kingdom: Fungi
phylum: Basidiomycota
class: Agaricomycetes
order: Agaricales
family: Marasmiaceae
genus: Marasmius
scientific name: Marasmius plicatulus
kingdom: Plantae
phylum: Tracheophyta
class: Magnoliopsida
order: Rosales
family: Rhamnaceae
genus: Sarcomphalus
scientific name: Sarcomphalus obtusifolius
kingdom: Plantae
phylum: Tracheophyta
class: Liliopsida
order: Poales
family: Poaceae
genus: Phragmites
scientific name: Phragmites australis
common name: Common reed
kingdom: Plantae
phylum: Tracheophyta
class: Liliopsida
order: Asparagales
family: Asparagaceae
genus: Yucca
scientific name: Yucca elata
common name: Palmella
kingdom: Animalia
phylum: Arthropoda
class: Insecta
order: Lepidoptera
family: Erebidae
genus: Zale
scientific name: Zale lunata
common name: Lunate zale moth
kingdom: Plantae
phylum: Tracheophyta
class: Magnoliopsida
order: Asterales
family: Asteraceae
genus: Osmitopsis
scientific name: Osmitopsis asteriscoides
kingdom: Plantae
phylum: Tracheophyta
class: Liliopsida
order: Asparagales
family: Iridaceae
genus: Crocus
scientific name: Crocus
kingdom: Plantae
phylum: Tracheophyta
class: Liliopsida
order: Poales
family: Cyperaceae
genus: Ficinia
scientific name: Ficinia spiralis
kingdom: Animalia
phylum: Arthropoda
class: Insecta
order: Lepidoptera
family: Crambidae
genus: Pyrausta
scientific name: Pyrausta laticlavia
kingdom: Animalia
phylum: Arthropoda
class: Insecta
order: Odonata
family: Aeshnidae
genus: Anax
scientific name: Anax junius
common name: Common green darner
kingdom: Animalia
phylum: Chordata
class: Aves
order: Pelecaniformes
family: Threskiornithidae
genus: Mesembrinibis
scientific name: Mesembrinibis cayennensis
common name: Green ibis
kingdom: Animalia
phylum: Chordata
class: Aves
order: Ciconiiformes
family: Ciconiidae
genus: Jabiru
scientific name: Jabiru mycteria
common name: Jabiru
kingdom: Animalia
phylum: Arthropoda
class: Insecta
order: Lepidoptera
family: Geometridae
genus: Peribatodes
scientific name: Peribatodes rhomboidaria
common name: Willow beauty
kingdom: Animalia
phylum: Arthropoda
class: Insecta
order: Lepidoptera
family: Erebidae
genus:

→ Task instructions
Render the lines of the items as a numbered list with blank lines omitted, starting at the first line of the items and ending at the line that contains "family: Rhamnaceae".

→ Answer to this exercise
1. kingdom: Fungi
2. phylum: Basidiomycota
3. class: Agaricomycetes
4. order: Agaricales
5. family: Marasmiaceae
6. genus: Marasmius
7. scientific name: Marasmius plicatulus
8. kingdom: Plantae
9. phylum: Tracheophyta
10. class: Magnoliopsida
11. order: Rosales
12. family: Rhamnaceae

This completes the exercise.